Then, given no WIP limits within the time box everyone does their own thing: developers quickly start many features having no pressure other than the end of the iteration to finish stuff. Eventually, the backlog is cleared so the team refocuses to finish stuff, thus the acceleration at the latter stages of the process.

If you pictured a series of such Cumulative Flow Diagrams attached one to another you’d see a nice chain going North-East. You’d find many of these in Scrum teams.

Another chart, despite some similarities to the previous two, suggests a different issue.

In this case almost everything looks fine. Almost, as the done line barely moves above the horizontal axis. However, when it finally moves it goes really high though. What does it mean?

My guess would be that the team might have been ready with the stuff but, for whatever reasons, they wouldn’t deliver. In fact this is one of typical patterns in fixed price, fixed date projects, especially in bigger ones. Sometimes a basic measure that is tracked is how many items are done by the production team. No one pays attention whether it can possibly be deployed in production or even staging environment.

Eventually, it all gets deployed. Somehow. The deployment part is long, painful and frustrating though. Cumulative Flow Diagram representation of that pain and tears would be that huge narrow step of the done curve.

Talking about huge and narrow steps…

Another chart has such a step too. We’ve already covered its meaning at the very beginning – it is the change of the scope. In this case it is not about the fact that such change has happened but about its scale and timing.

First, the change is huge.
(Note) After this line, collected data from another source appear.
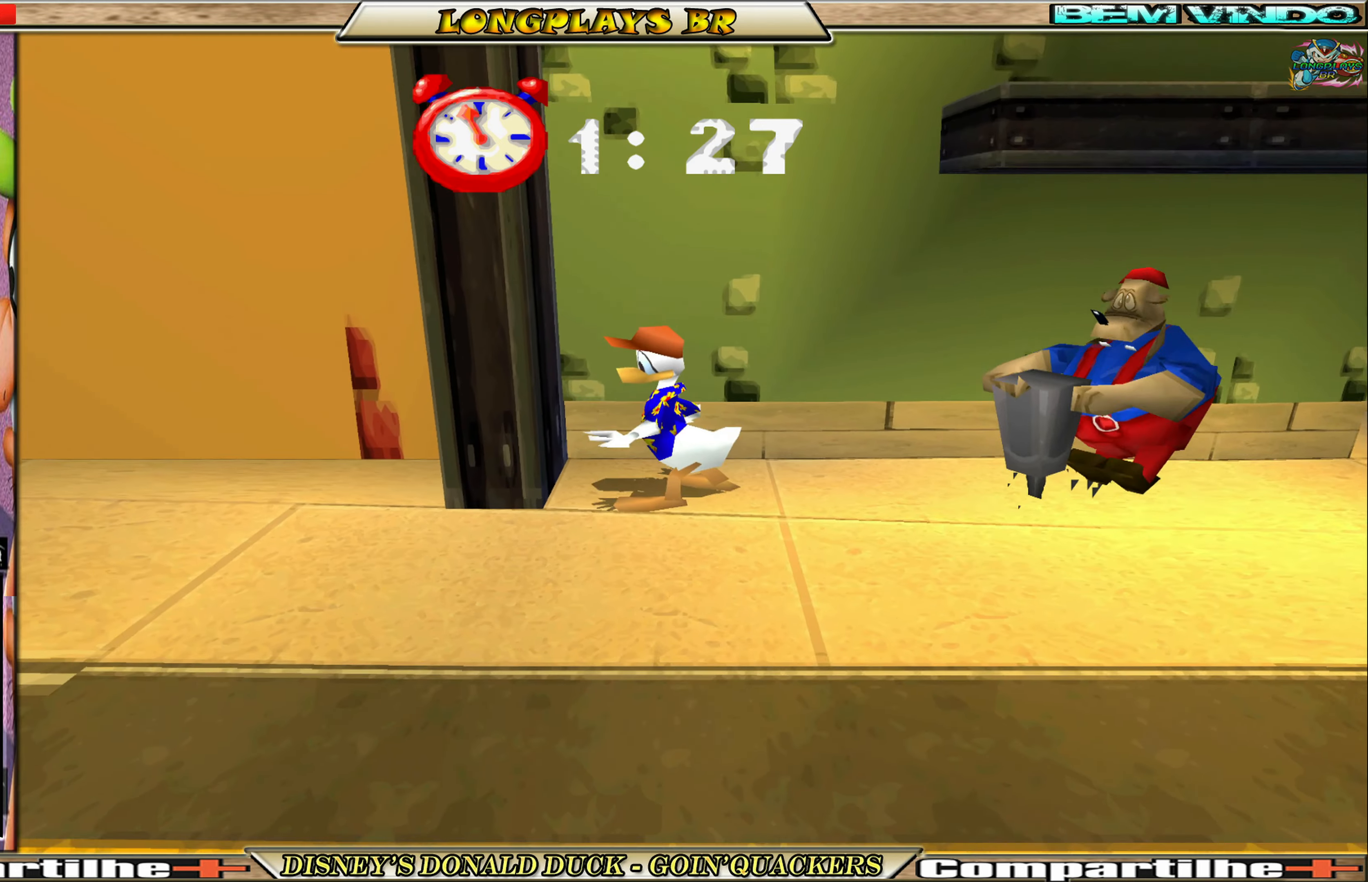
{"buttons": ["DPAD_LEFT"], "left_stick": "center", "events": [[350, "DPAD_LEFT", "down"]]}
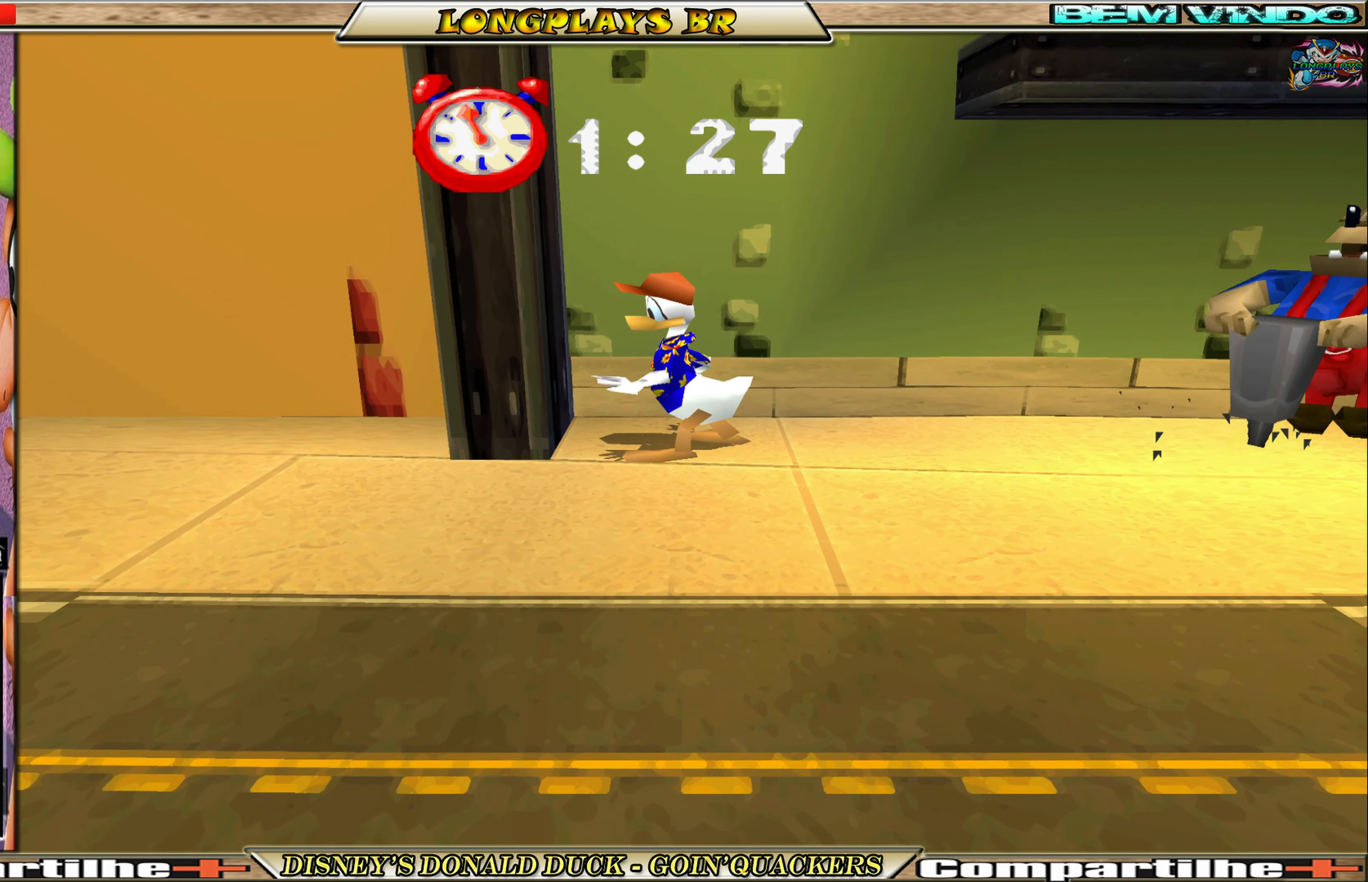
{"buttons": ["A"], "left_stick": "center", "events": [[350, "DPAD_LEFT", "up"], [416, "A", "down"]]}
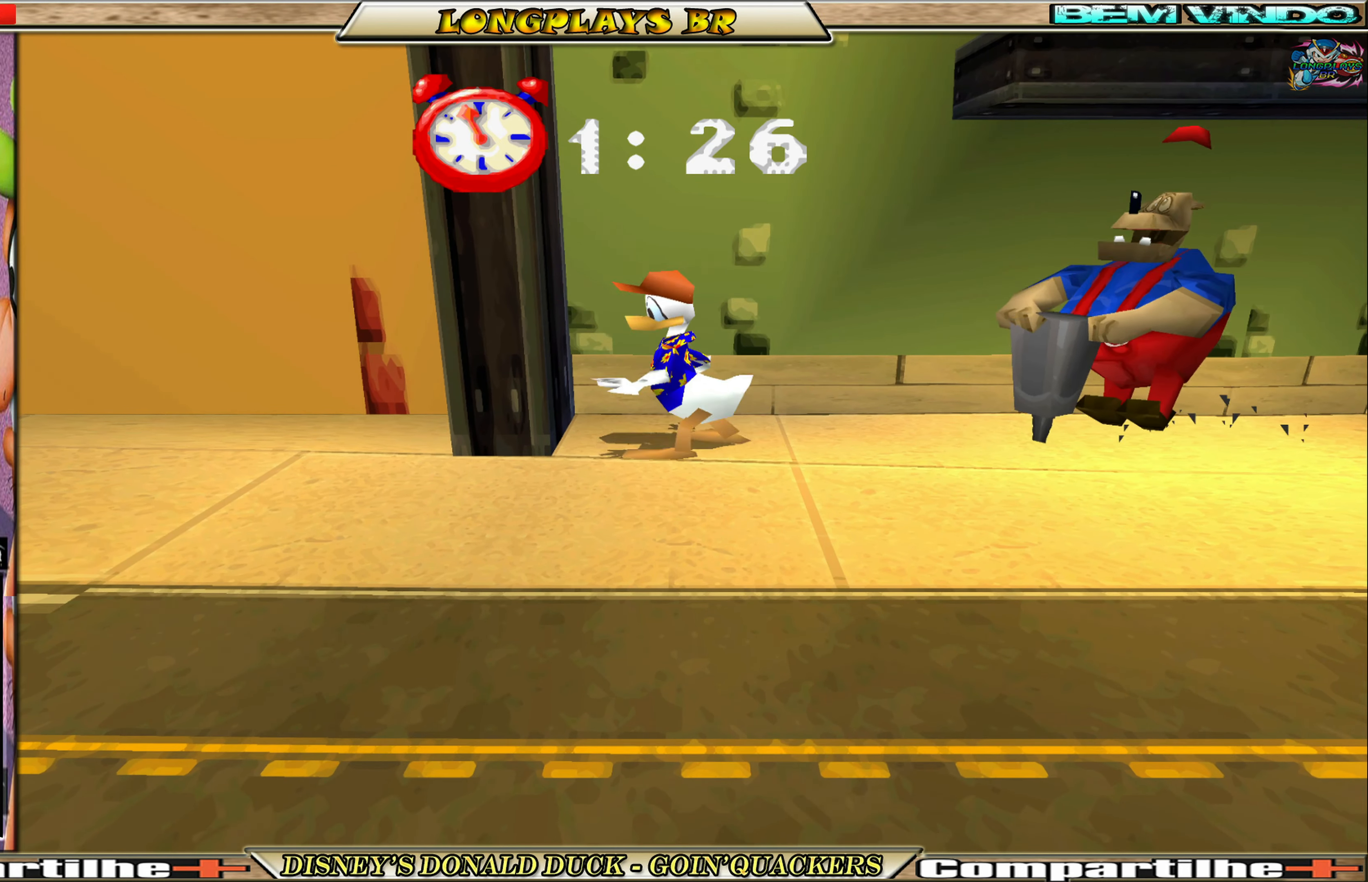
{"buttons": [], "left_stick": "center", "events": [[83, "A", "up"], [150, "A", "down"], [250, "A", "up"], [316, "DPAD_RIGHT", "down"], [383, "DPAD_RIGHT", "up"]]}
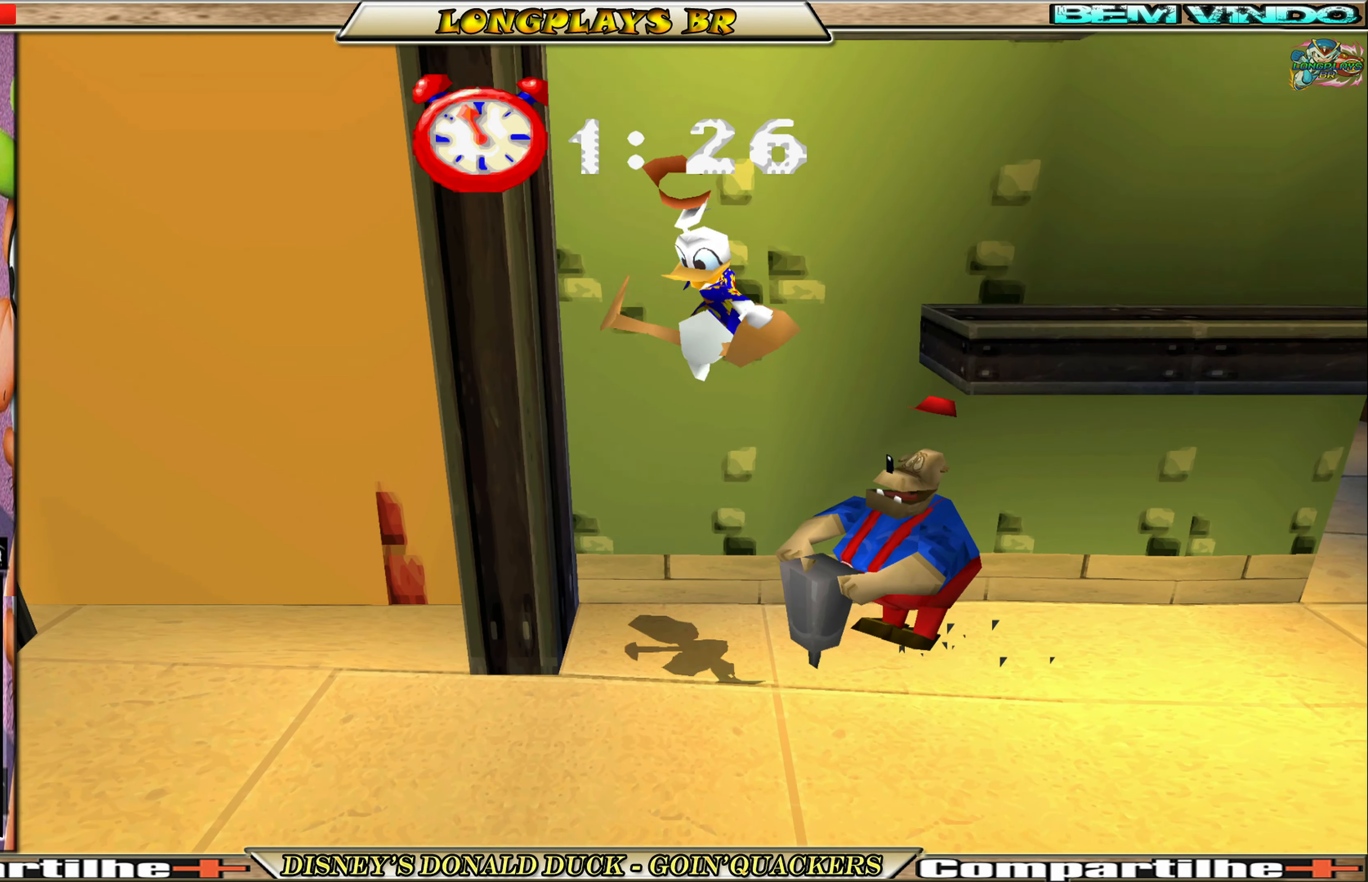
{"buttons": [], "left_stick": "center", "events": [[83, "DPAD_RIGHT", "down"], [283, "DPAD_RIGHT", "up"]]}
It seems to be more than a half of initial scope added on the top of it. Second, it happens out of the sudden and pretty late in the project. We might have been planning the end date and now, surprise, surprise, we barely are halfway through again.

Now, this doesn’t have to be a dysfunction. If you were talking with the client about the change or it is simply a representation of expected backlog replenishment that’s perfectly fine. In either case you it shouldn’t come as a surprise.

If it does, well, that’s a different story. First, if you happen to work on fixed prices contract… man, you’re screwed up big time. It isn’t even scope creep. Your scope has just got on steroids and beaten world record in sprint. That hurts. Second, no matter the case you likely planned something for these people. The problem is it’s not going to happen as they have hell lot of work to do in the old project, sorry.

So far lines on Cumulative Flow Diagrams were going only up or, at worst, were flat. After all, you’d expect that given the mechanism of creating the chart. That’s the theory. In reality a following chart shouldn’t be that much of a surprise for you.

Whoa! What happened here? A number of stories in testing went down. The red line representing stuff in development followed but don’t be fooled. Since the gap between the red and the blue line is stable nothing really happened to the items in development; it’s only stuff in testing that was affected.

Now, where did it go? Definitely not to done bucket – the green line didn’t move. It didn’t disappear either as the total number of items (the orange line) seems to be stable. A few items had to go from testing to backlog then.

What could it mean? Without an investigation it’s hard to say. I have good news though. The investigation shouldn’t be long – such things don’t happen every other day. For whatever reasons stuff that was supposed to go past code complete milestone was marked as not started.

I sense a major architectural or functional change. What’s more, it’s quite probable that the change was triggered by the tests of aforementioned items. Unfortunately it also means that we’ve wasted quite some time building wrong stuff.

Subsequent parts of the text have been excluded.